There are similar American research efforts in Cambodia, Laos and Vietnam, where these collaborations strengthen research capacity, state-of-the-art technologies and infectious disease diagnostic services, all critical in pandemics such as the one we are now experiencing.

The U.S. should prioritize and expand these relationships, giving them a public face to demonstrate their strength and show what America is doing in the region. Southeast Asia is almost certainly ground zero for a near-term pandemic. Researchers recently discovered six new coronavirus strains in Myanmar bats. Prioritizing these efforts could help prevent a repeat of the pain we are going through today.

Additionally, the U.S. can learn from its partners and use best practices deployed in Taiwan and South Korea. Employing lessons from the 2003 SARS outbreak, Taiwan began inspecting travelers from Wuhan in late December, set up a system to track those in self-quarantine and ramped up production of medical equipment in January. South Korea slowed the spread without lockdowns through mass diagnostic testing.

Having U.S. government pandemic response teams review previous strategies and take lessons from these partners should result in better strategies to prevent the deadly spread of and lessen the economic disruption from the next pandemic.

A U.S. Navy corpsman, assigned to Naval Medical Research Center-Asia, sets mosquito traps in Singapore in April 2015: the majority of the Indo-Pacific region does not seem aware of the efforts the U.S. has undertaken. (Handout photo from U.S. Navy)
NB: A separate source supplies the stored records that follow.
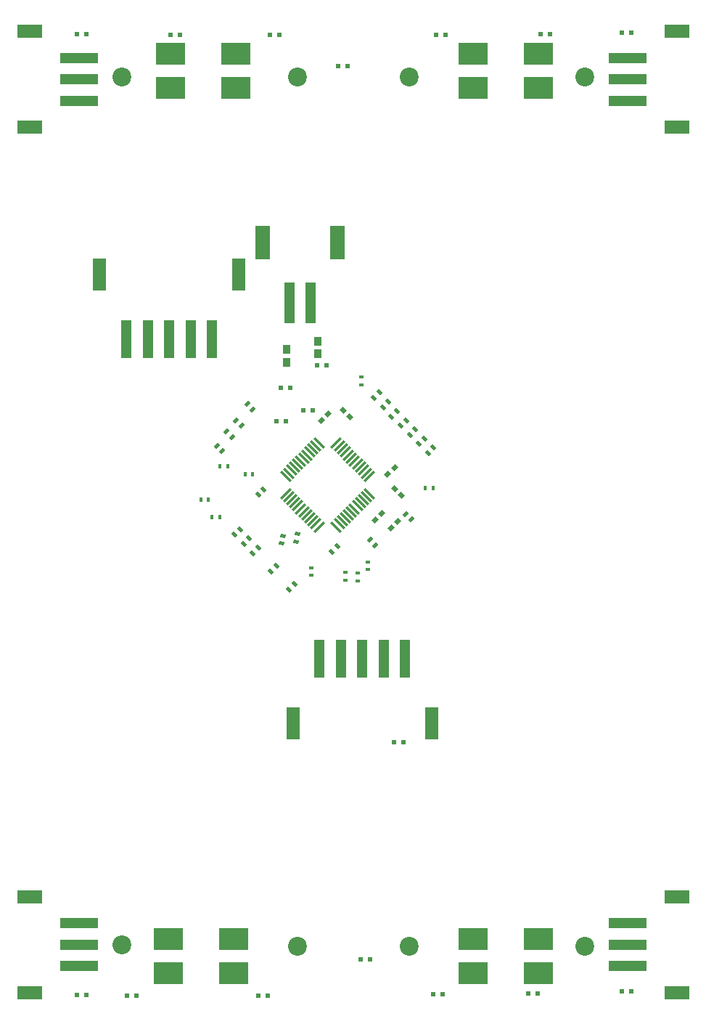
<source format=gts>
G04 #@! TF.GenerationSoftware,KiCad,Pcbnew,(6.0.10)*
G04 #@! TF.CreationDate,2023-07-30T21:36:38+01:00*
G04 #@! TF.ProjectId,magnetonetouchpad,6d61676e-6574-46f6-9e65-746f75636870,rev?*
G04 #@! TF.SameCoordinates,Original*
G04 #@! TF.FileFunction,Soldermask,Top*
G04 #@! TF.FilePolarity,Negative*
%FSLAX46Y46*%
G04 Gerber Fmt 4.6, Leading zero omitted, Abs format (unit mm)*
G04 Created by KiCad (PCBNEW (6.0.10)) date 2023-07-30 21:36:38*
%MOMM*%
%LPD*%
G01*
G04 APERTURE LIST*
G04 Aperture macros list*
%AMRotRect*
0 Rectangle, with rotation*
0 The origin of the aperture is its center*
0 $1 length*
0 $2 width*
0 $3 Rotation angle, in degrees counterclockwise*
0 Add horizontal line*
21,1,$1,$2,0,0,$3*%
G04 Aperture macros list end*
%ADD10R,4.500000X1.200000*%
%ADD11R,3.000000X1.600000*%
%ADD12R,0.600000X0.500000*%
%ADD13RotRect,0.600000X0.500000X45.000000*%
%ADD14RotRect,0.400000X0.600000X225.000000*%
%ADD15R,0.970000X1.000000*%
%ADD16RotRect,0.400000X0.600000X315.000000*%
%ADD17C,2.200000*%
%ADD18RotRect,0.400000X0.600000X135.000000*%
%ADD19R,1.300000X4.800000*%
%ADD20R,1.800000X3.900000*%
%ADD21RotRect,0.600000X0.500000X315.000000*%
%ADD22RotRect,0.600000X0.500000X225.000000*%
%ADD23RotRect,0.400000X0.600000X45.000000*%
%ADD24R,0.600000X0.400000*%
%ADD25RotRect,0.400000X0.600000X77.500000*%
%ADD26R,0.400000X0.600000*%
%ADD27R,3.500000X2.500000*%
%ADD28RotRect,0.280000X1.560000X45.000000*%
%ADD29RotRect,1.560000X0.280000X45.000000*%
%ADD30RotRect,0.600000X0.500000X135.000000*%
%ADD31R,1.200000X4.500000*%
%ADD32R,1.600000X3.700000*%
%ADD33RotRect,0.400000X0.600000X78.750000*%
G04 APERTURE END LIST*
D10*
X105336860Y-145859308D03*
X105336860Y-148359308D03*
X105336860Y-150859308D03*
D11*
X99586860Y-153959308D03*
X99586860Y-142759308D03*
D12*
X168712875Y-153829375D03*
X169812875Y-153829375D03*
D13*
X140676595Y-98075385D03*
X139898777Y-98853203D03*
D14*
X142859484Y-87858039D03*
X143495880Y-87221643D03*
D15*
X133187488Y-77978374D03*
X133187488Y-79448374D03*
D16*
X122070545Y-90827888D03*
X121434149Y-90191492D03*
D17*
X130852985Y-148502124D03*
D10*
X169344360Y-49954308D03*
X169344360Y-47454308D03*
X169344360Y-44954308D03*
D11*
X175094360Y-41854308D03*
X175094360Y-53054308D03*
D12*
X135584113Y-45914624D03*
X136684113Y-45914624D03*
D17*
X143852985Y-148502124D03*
D12*
X146682985Y-154142124D03*
X147782985Y-154142124D03*
X127382985Y-154282124D03*
X126282985Y-154282124D03*
D18*
X143472613Y-98146096D03*
X144109009Y-98782492D03*
D10*
X169337860Y-150859308D03*
X169337860Y-148359308D03*
X169337860Y-145859308D03*
D11*
X175087860Y-142759308D03*
X175087860Y-153959308D03*
D14*
X143920145Y-88918700D03*
X144556541Y-88282304D03*
D13*
X142141784Y-92730466D03*
X141363966Y-93508284D03*
D14*
X146041465Y-91040020D03*
X146677861Y-90403624D03*
D17*
X143852985Y-47236499D03*
D19*
X132367488Y-73528374D03*
X129867488Y-73528374D03*
D20*
X126767488Y-66528374D03*
X135467488Y-66528374D03*
D12*
X139315363Y-150030249D03*
X138215363Y-150030249D03*
X147010985Y-42289124D03*
X148110985Y-42289124D03*
X157732985Y-154022124D03*
X158832985Y-154022124D03*
D21*
X142921784Y-95998284D03*
X142143966Y-95220466D03*
D12*
X133117488Y-80783374D03*
X134217488Y-80783374D03*
D22*
X141762686Y-99754919D03*
X142540504Y-98977101D03*
D12*
X159202985Y-42212124D03*
X160302985Y-42212124D03*
X117152485Y-42289124D03*
X116052485Y-42289124D03*
D17*
X164352985Y-148502124D03*
D23*
X135466073Y-101932979D03*
X134829677Y-102569375D03*
D24*
X132437488Y-104393374D03*
X132437488Y-105293374D03*
D25*
X130854886Y-100474041D03*
X130660090Y-101352707D03*
D26*
X125618936Y-93486169D03*
X124718936Y-93486169D03*
D14*
X139734072Y-84619490D03*
X140370468Y-83983094D03*
D23*
X126251314Y-102062047D03*
X125614918Y-102698443D03*
D27*
X158971699Y-147694124D03*
X158971699Y-151694124D03*
X151301699Y-151694124D03*
X151301699Y-147694124D03*
D12*
X128417488Y-87293374D03*
X129517488Y-87293374D03*
X106197875Y-42227124D03*
X105097875Y-42227124D03*
X168722875Y-41999375D03*
X169822875Y-41999375D03*
X106197875Y-154194375D03*
X105097875Y-154194375D03*
X128857488Y-83403374D03*
X129957488Y-83403374D03*
D26*
X122668936Y-92564294D03*
X121768936Y-92564294D03*
D10*
X105343360Y-44954308D03*
X105343360Y-47454308D03*
X105343360Y-49954308D03*
D11*
X99593360Y-53054308D03*
X99593360Y-41854308D03*
D17*
X110352985Y-47236499D03*
D28*
X135358849Y-99661419D03*
X135712402Y-99307866D03*
X136065955Y-98954312D03*
X136419509Y-98600759D03*
X136773062Y-98247205D03*
X137126616Y-97893652D03*
X137480169Y-97540099D03*
X137833722Y-97186545D03*
X138187276Y-96832992D03*
X138540829Y-96479438D03*
X138894383Y-96125885D03*
X139247936Y-95772332D03*
X133336523Y-89860919D03*
X132982970Y-90214472D03*
X132629417Y-90568026D03*
X132275863Y-90921579D03*
X131922310Y-91275133D03*
X131568756Y-91628686D03*
X131215203Y-91982239D03*
X130861650Y-92335793D03*
X130508096Y-92689346D03*
X130154543Y-93042900D03*
X129800989Y-93396453D03*
X129447436Y-93750006D03*
D29*
X129447436Y-95772332D03*
X129800989Y-96125885D03*
X130154543Y-96479438D03*
X130508096Y-96832992D03*
X130861650Y-97186545D03*
X131215203Y-97540099D03*
X131568756Y-97893652D03*
X131922310Y-98247205D03*
X132275863Y-98600759D03*
X132629417Y-98954312D03*
X132982970Y-99307866D03*
X133336523Y-99661419D03*
X139247936Y-93750006D03*
X138894383Y-93396453D03*
X138540829Y-93042900D03*
X138187276Y-92689346D03*
X137833722Y-92335793D03*
X137480169Y-91982239D03*
X137126616Y-91628686D03*
X136773062Y-91275133D03*
X136419509Y-90921579D03*
X136065955Y-90568026D03*
X135712402Y-90214472D03*
X135358849Y-89860919D03*
D24*
X137890811Y-105020544D03*
X137890811Y-105920544D03*
D23*
X124129993Y-99940727D03*
X123493597Y-100577123D03*
D26*
X120456436Y-96436169D03*
X119556436Y-96436169D03*
X145737686Y-95145544D03*
X146637686Y-95145544D03*
D18*
X139276363Y-101146648D03*
X139912759Y-101783044D03*
D23*
X125190654Y-101001387D03*
X124554258Y-101637783D03*
D27*
X123668646Y-44474124D03*
X123668646Y-48474124D03*
X115998646Y-48474124D03*
X115998646Y-44474124D03*
D30*
X136191118Y-86070851D03*
X136968936Y-86848669D03*
D16*
X124317488Y-87863374D03*
X123681092Y-87226978D03*
D27*
X123402271Y-147679308D03*
X123402271Y-151679308D03*
X115732271Y-151679308D03*
X115732271Y-147679308D03*
D12*
X128679985Y-42289124D03*
X127579985Y-42289124D03*
D15*
X129597488Y-78968374D03*
X129597488Y-80438374D03*
D17*
X110352985Y-148359308D03*
D31*
X120854988Y-77760874D03*
X118354988Y-77760874D03*
X115854988Y-77760874D03*
X113354988Y-77760874D03*
X110854988Y-77760874D03*
D32*
X107754988Y-70260874D03*
X123954988Y-70260874D03*
D23*
X130493954Y-106304688D03*
X129857558Y-106941084D03*
X128372634Y-104183367D03*
X127736238Y-104819763D03*
D24*
X138272686Y-83091169D03*
X138272686Y-82191169D03*
D17*
X130852985Y-47236499D03*
D27*
X158971699Y-44474124D03*
X158971699Y-48474124D03*
X151301699Y-48474124D03*
X151301699Y-44474124D03*
D24*
X139064561Y-103726794D03*
X139064561Y-104626794D03*
D23*
X126881073Y-95271177D03*
X126244677Y-95907573D03*
D31*
X133387488Y-115023374D03*
X135887488Y-115023374D03*
X138387488Y-115023374D03*
X140887488Y-115023374D03*
X143387488Y-115023374D03*
D32*
X146487488Y-122523374D03*
X130287488Y-122523374D03*
D17*
X164352985Y-47236499D03*
D12*
X132627488Y-86093374D03*
X131527488Y-86093374D03*
D14*
X144980805Y-89979360D03*
X145617201Y-89342964D03*
D12*
X110972985Y-154272124D03*
X112072985Y-154272124D03*
D16*
X125605686Y-85961572D03*
X124969290Y-85325176D03*
D14*
X140794733Y-85680151D03*
X141431129Y-85043755D03*
D24*
X136415811Y-104973374D03*
X136415811Y-105873374D03*
D13*
X134401784Y-86500466D03*
X133623966Y-87278284D03*
D14*
X141798824Y-86797379D03*
X142435220Y-86160983D03*
D26*
X121747061Y-98464294D03*
X120847061Y-98464294D03*
D16*
X123216058Y-89173258D03*
X122579662Y-88536862D03*
D12*
X143162875Y-124789375D03*
X142062875Y-124789375D03*
D33*
X129122352Y-100705441D03*
X128946770Y-101588147D03*
M02*

</source>
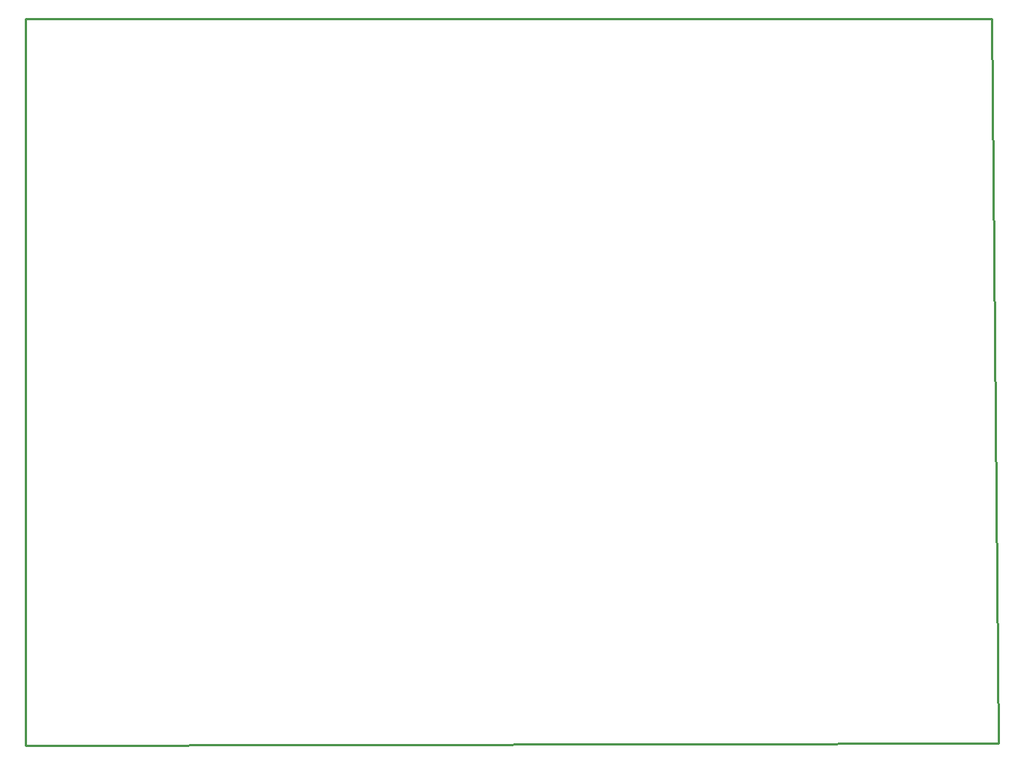
<source format=gko>
G04 ---------------------------- Layer name :KeepOutLayer*
G04 EasyEDA v5.4.12, Wed, 30 May 2018 14:54:02 GMT*
G04 28c5c568ee064045b2737d890bb1bb74*
G04 Gerber Generator version 0.2*
G04 Scale: 100 percent, Rotated: No, Reflected: No *
G04 Dimensions in inches *
G04 leading zeros omitted , absolute positions ,2 integer and 4 decimal *
%FSLAX24Y24*%
%MOIN*%
G90*
G70D02*

%ADD10C,0.010000*%
G54D10*
G01X0Y32300D02*
G01X42900Y32300D01*
G01X43200Y100D01*
G01X0Y0D01*
G01X0Y32300D01*

%LPD*%
M00*
M02*

</source>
Finally, many Americans, who like to see themselves as a force for good in the world, would appreciate knowing that their country can have a positive impact overseas while also delivering tangible benefits for people at home.

The majority of the Indo-Pacific region does not seem aware of the efforts the U.S. has undertaken or the years of research with local partners to mitigate diseases. Not everyone is going to take the time to go to the State Department's website to view news releases on U.S. work. Public diplomacy is as important in building trust and confidence as the medical services the U.S. and its partners deliver.

The U.S.'s medical cooperation with allies is an easy and effective soft power tool that could have positive and concrete global implications. There is ample evidence to suggest the U.S. and its regional partners have the capacity, resources, ingenuity and capabilities to identify, prevent and find cures for the diseases that come after COVID-19.

America's own policymakers and allies must realize that strengthening America's partnerships, learning from each other and pooling resources are not only in each other's best interests, but have been codified in U.S. treaties and security agreements for decades. The coronavirus should serve as a wake-up call to put this in practice and once again show the U.S. as a global leader and good partner.